### WHAT YOU ARE ASKED TO DO
All pictures are to be skipped; retype only the lines from the top of the entries through the line with "jar: none [668,766,723,866]", both included.
+ + + + +
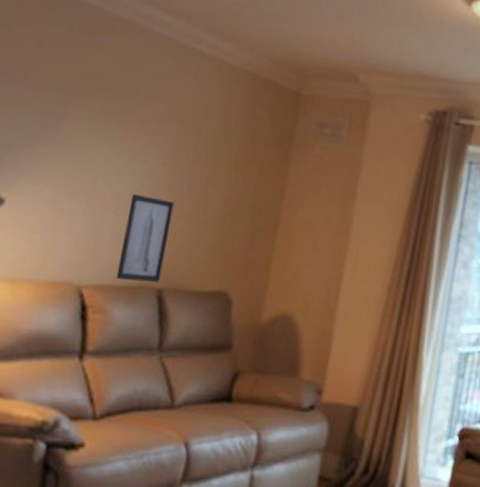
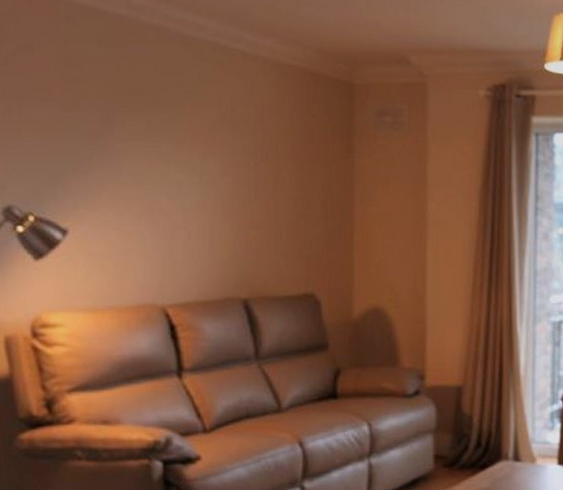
wall art: present [116,193,175,283] -> none [198,207,244,296]

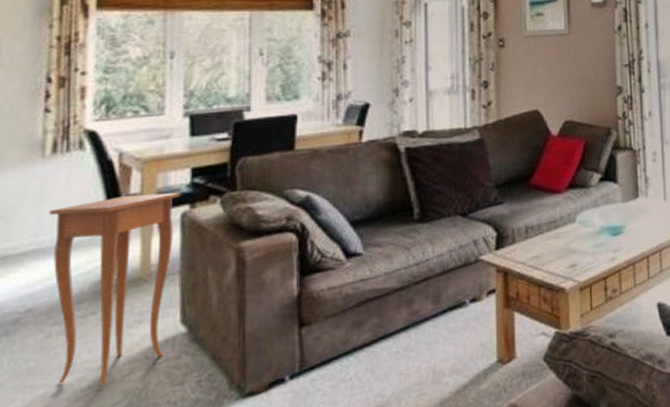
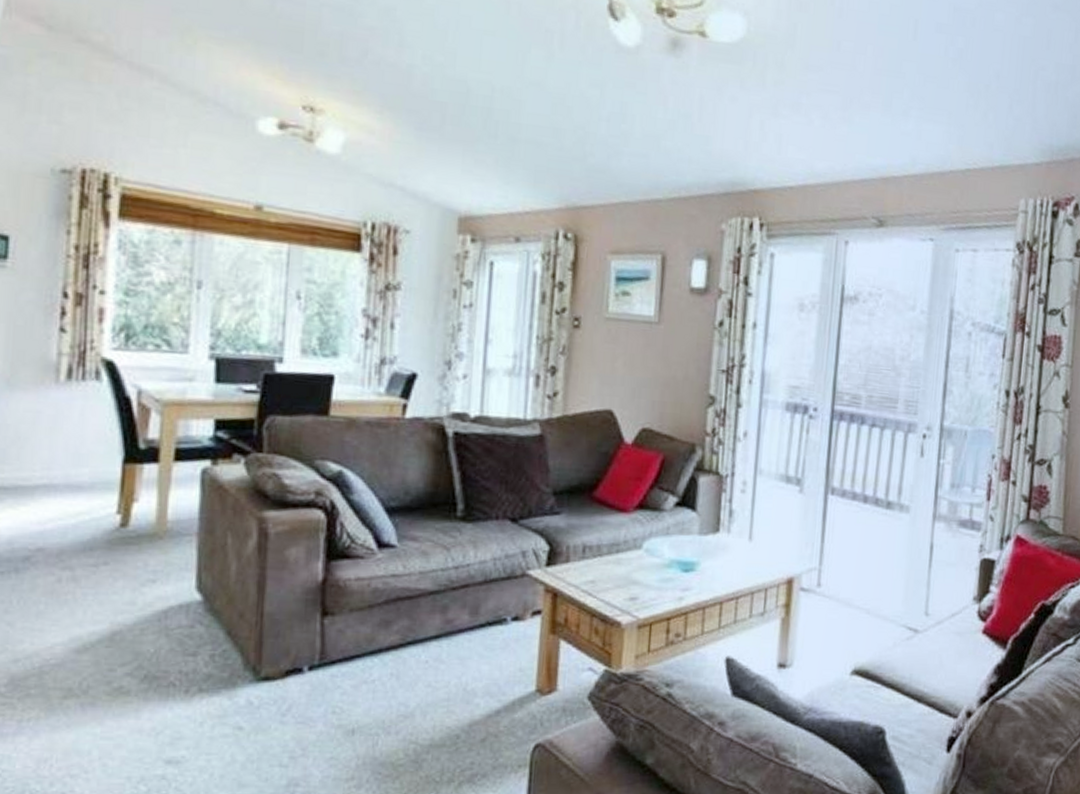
side table: present [49,192,180,385] -> none [62,439,202,641]

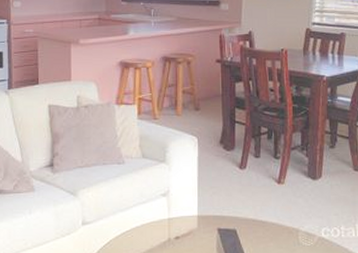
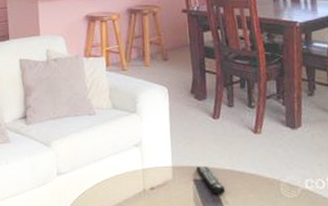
remote control: none [221,216,248,243] -> present [196,166,226,195]

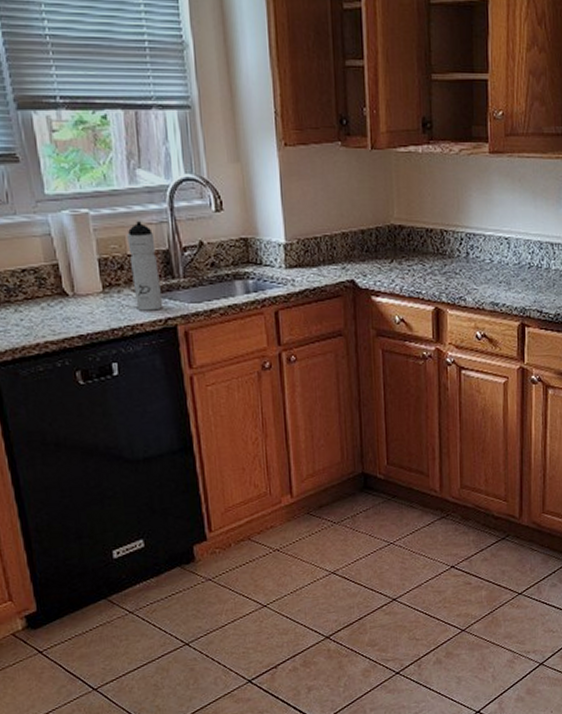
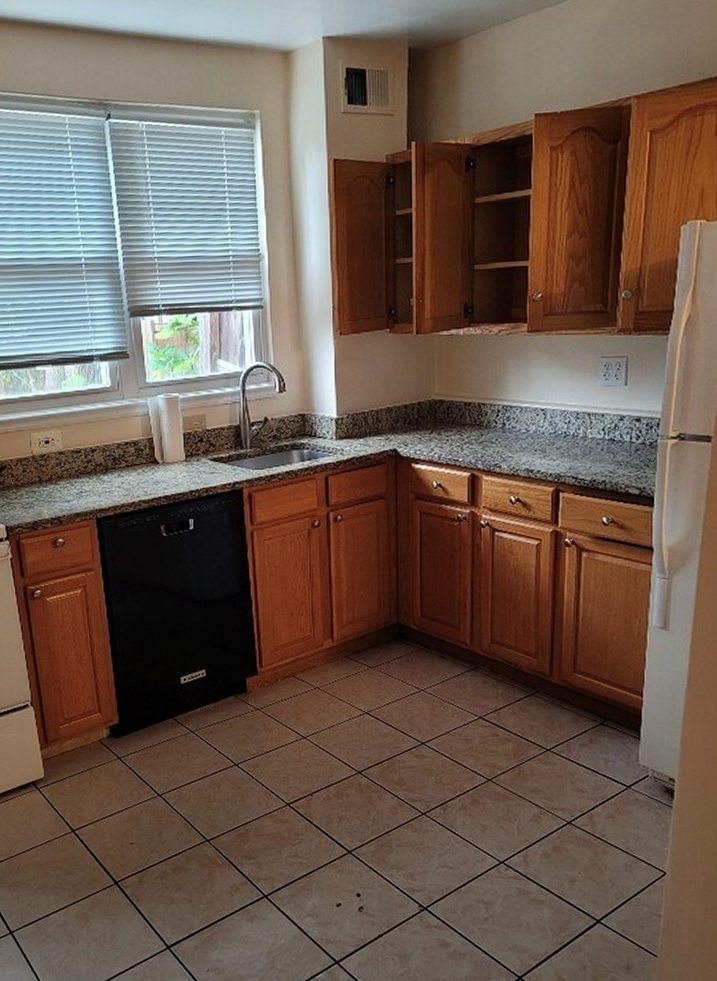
water bottle: present [127,221,164,311] -> none [207,402,233,476]

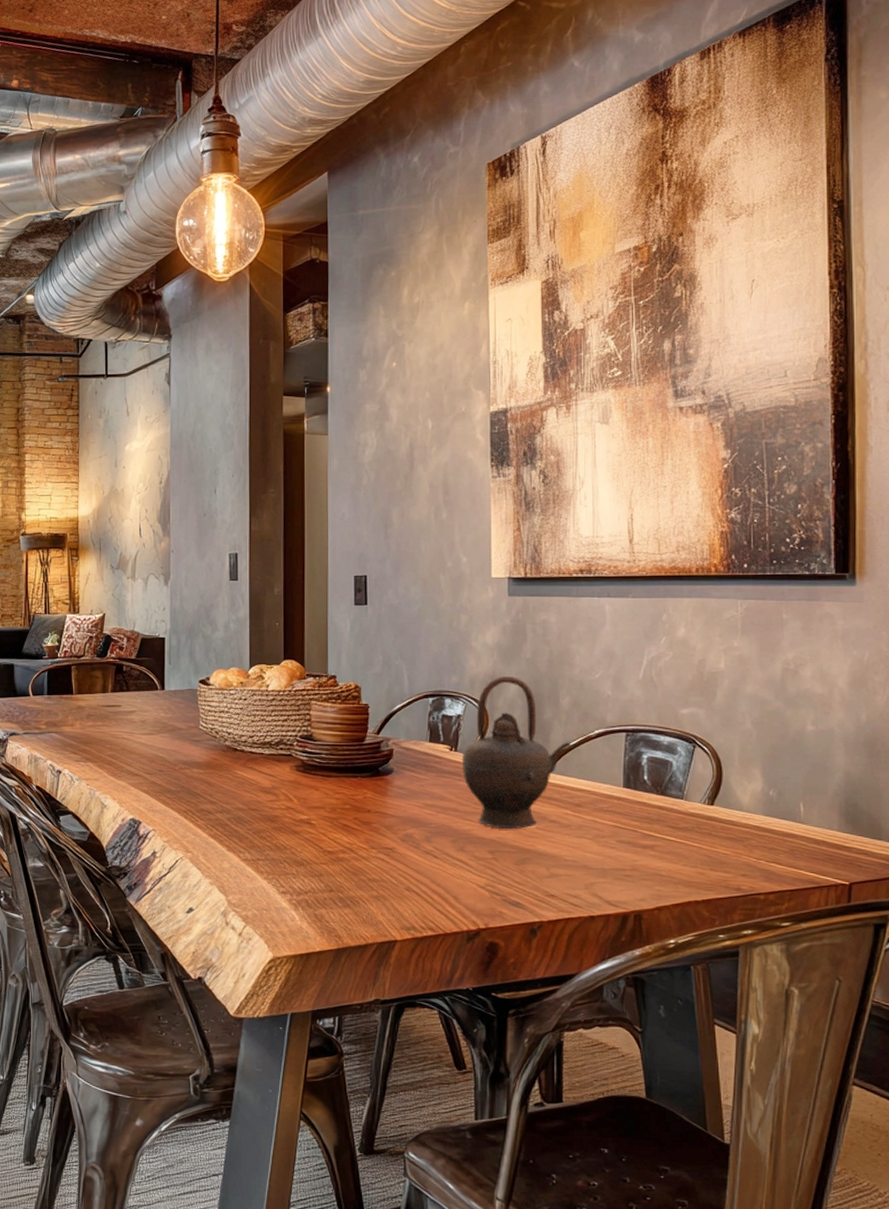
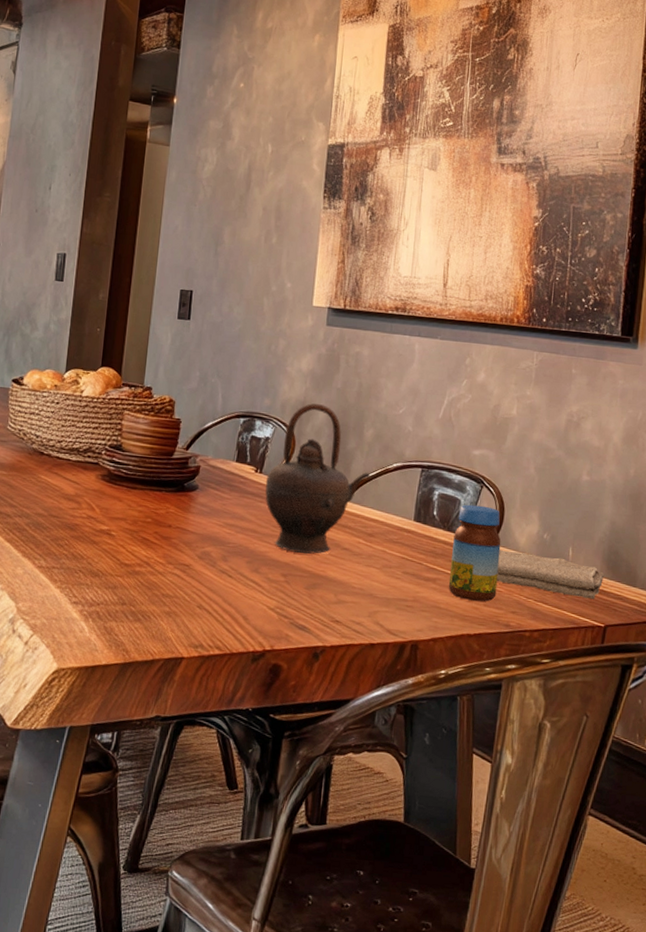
jar: none [668,766,723,866] -> present [448,504,501,602]
washcloth: none [721,811,843,856] -> present [496,549,604,599]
+ + + + +
### THE COMPLETED TASK
wall art: present [116,193,175,283] -> none [198,207,244,296]

side table: present [49,192,180,385] -> none [62,439,202,641]

remote control: none [221,216,248,243] -> present [196,166,226,195]

water bottle: present [127,221,164,311] -> none [207,402,233,476]

jar: none [668,766,723,866] -> present [448,504,501,602]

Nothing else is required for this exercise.